START Input for this task

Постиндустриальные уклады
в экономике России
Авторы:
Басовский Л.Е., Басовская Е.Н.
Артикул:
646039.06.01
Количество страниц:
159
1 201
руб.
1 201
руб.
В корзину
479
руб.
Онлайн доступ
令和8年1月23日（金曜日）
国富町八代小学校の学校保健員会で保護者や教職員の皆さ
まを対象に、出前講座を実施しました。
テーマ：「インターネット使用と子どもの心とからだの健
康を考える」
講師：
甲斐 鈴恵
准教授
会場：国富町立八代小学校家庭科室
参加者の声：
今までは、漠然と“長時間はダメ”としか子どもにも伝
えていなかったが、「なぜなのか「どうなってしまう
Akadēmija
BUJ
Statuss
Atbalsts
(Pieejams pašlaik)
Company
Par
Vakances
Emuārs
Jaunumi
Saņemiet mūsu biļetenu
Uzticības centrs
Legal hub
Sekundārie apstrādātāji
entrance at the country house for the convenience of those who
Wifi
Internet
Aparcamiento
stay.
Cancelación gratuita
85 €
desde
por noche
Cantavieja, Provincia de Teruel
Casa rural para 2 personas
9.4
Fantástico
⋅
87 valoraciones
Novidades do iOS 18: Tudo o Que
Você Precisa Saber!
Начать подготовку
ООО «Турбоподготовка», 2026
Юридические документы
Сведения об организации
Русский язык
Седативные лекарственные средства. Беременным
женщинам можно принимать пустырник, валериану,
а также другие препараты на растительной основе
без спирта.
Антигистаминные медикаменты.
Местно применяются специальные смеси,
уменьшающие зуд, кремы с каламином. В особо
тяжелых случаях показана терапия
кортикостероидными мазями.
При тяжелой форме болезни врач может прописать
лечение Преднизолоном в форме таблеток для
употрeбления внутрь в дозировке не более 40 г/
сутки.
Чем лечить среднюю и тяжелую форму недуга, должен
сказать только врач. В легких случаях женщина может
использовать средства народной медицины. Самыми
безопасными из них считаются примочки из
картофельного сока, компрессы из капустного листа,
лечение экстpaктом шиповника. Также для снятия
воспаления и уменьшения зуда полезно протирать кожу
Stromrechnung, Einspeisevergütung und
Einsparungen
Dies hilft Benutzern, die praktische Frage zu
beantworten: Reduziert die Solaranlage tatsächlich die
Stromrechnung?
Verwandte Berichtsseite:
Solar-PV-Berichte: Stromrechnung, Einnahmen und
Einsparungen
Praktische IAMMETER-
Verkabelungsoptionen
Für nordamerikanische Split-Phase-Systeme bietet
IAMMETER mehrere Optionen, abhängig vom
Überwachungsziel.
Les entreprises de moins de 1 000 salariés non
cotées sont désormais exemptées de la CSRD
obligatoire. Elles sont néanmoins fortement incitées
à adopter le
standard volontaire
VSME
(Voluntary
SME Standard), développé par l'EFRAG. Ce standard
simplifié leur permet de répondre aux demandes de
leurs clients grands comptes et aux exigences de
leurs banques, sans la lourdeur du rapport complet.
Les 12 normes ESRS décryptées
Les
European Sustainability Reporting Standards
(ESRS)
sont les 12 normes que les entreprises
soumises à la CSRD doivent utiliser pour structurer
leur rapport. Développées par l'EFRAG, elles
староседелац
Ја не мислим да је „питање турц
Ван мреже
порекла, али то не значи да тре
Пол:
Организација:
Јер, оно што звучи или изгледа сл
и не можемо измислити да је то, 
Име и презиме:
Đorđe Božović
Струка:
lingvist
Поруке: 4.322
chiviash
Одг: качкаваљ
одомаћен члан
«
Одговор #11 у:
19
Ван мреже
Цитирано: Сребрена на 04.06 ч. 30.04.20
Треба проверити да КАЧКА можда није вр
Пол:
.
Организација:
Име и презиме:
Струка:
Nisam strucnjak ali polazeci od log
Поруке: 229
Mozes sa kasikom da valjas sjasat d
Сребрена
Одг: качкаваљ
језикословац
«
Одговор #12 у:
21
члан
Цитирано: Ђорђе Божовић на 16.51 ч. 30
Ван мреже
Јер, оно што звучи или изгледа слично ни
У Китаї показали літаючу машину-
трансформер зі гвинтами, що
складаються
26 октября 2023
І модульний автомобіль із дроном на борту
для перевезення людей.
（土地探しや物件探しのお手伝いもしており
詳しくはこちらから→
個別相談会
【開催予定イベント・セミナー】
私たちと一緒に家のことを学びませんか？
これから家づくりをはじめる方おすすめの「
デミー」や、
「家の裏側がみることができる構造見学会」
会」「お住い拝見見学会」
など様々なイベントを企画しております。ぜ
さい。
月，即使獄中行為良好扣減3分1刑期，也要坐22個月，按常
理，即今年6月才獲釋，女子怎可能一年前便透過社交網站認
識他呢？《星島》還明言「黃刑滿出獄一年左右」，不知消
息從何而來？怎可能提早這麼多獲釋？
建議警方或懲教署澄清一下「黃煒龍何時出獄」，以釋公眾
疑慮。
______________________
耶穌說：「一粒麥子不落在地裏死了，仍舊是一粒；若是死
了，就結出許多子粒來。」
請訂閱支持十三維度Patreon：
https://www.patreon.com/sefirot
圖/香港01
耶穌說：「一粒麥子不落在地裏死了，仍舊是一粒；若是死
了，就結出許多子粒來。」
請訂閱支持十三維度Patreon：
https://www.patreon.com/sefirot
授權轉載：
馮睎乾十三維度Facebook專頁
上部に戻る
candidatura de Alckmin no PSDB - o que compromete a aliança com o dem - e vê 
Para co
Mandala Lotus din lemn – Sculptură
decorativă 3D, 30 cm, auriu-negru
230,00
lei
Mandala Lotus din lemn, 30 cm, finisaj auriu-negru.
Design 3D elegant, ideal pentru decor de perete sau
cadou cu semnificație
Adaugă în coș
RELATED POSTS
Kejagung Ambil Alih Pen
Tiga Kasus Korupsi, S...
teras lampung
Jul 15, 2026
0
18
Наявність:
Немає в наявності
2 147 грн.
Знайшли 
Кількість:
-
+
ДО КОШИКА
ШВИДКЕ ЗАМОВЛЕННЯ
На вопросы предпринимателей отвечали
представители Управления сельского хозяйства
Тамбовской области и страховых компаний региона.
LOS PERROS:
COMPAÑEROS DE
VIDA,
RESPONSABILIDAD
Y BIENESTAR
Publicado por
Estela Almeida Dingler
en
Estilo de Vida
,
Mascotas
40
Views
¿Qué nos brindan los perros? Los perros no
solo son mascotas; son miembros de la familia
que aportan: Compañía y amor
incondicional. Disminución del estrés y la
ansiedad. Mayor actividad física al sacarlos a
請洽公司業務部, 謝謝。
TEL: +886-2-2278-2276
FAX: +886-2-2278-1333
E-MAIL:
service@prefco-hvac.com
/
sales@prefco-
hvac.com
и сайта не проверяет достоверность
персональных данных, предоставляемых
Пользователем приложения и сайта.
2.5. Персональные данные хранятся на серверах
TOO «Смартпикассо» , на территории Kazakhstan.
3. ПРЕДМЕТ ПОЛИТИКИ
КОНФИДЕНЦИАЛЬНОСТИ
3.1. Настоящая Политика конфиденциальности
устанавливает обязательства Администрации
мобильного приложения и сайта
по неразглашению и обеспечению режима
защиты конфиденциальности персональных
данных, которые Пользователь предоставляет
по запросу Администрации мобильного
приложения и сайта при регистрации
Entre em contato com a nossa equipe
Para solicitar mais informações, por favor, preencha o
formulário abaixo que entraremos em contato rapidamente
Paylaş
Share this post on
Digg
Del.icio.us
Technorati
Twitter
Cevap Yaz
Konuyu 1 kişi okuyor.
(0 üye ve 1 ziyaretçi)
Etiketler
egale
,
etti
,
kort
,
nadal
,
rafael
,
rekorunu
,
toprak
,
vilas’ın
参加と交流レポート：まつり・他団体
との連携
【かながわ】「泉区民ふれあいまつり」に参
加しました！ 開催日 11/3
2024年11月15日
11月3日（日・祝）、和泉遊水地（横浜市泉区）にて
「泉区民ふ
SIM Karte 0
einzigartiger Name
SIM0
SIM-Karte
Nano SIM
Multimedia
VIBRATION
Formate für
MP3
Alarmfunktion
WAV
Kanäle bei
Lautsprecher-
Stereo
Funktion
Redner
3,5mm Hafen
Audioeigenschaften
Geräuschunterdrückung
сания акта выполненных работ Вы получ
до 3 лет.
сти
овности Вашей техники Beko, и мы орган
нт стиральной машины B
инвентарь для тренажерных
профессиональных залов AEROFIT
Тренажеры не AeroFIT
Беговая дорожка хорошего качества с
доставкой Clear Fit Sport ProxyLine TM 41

END Input for this task

# [Problem requirements]
Make a copy of each line in the records that has the word "lemn".

# [Answer space]
Mandala Lotus din lemn – Sculptură
Mandala Lotus din lemn, 30 cm, finisaj auriu-negru.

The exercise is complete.